Start of Source document
The $\underline{H}igh$ flux $\underline{A}dvanced$ $\underline{N}eutron$ $\underline{A}pplication$ $\underline{R}eact\underline{O}r$ (HANARO), an open-tank-in-pool type reactor, is one of the multi-purpose research reactors in the world. Since the commencement of HANARO's operations in 1995, a significant number of experimental facilities have been developed and installed at HANARO, and continued efforts to develop more facilities are in progress. Owing to the stable operation of the reactor and its frequent utilization, more experimental facilities are being continuously added to satisfy various fields of study and diverse applications. The irradiation testing equipment for nuclear fuels and materials at HANARO can be classified into capsules and the Fuel Test Loop (FTL). Capsules for irradiation tests of nuclear fuels in HANARO have been developed for use under the dry conditions of the coolant and materials at HANARO and are now successfully utilized to perform irradiation tests. The FTL can be used to conduct irradiation testing of a nuclear fuel under the operating conditions of commercial nuclear power plants. During irradiation tests conducted using these capsules in HANARO, instruments such as the thermocouple, Linear Variable Differential Transformer (LVDT), small heater, Fluence Monitor (F/M) and Self-Powered Neutron Detector (SPND) are used to measure various characteristics of the nuclear fuel and irradiated material. This paper describes not only the status of HANARO and the status and perspective of irradiation devices and instrumentation for carrying out nuclear fuel and material tests in HANARO but also some results from instrumentation during irradiation tests.
End of Source document
Start of Extracted entries
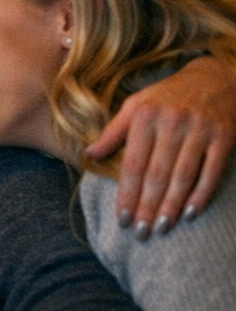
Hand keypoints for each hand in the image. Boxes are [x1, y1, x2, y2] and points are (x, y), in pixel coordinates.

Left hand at [86, 55, 235, 236]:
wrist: (217, 77)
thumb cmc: (168, 96)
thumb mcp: (137, 104)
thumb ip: (113, 130)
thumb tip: (89, 154)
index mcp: (146, 117)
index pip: (133, 164)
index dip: (127, 194)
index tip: (122, 220)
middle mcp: (172, 123)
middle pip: (157, 174)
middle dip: (147, 207)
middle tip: (140, 234)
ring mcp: (200, 129)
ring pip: (183, 176)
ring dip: (171, 206)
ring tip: (160, 228)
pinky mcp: (224, 136)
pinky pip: (212, 171)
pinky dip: (202, 194)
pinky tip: (191, 213)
End of Extracted entries
• **Prompt**
Answer these questions from the HANARO text:
1. In what year did HANARO begin operations?
2. Into which two categories is the irradiation testing equipment for nuclear fuels and materials at HANARO classified?
3. Under what conditions can the FTL be used to test a nuclear fuel?

• **Result below**
1. 1995
2. Capsules and the Fuel Test Loop (FTL)
3. The operating conditions of commercial nuclear power plants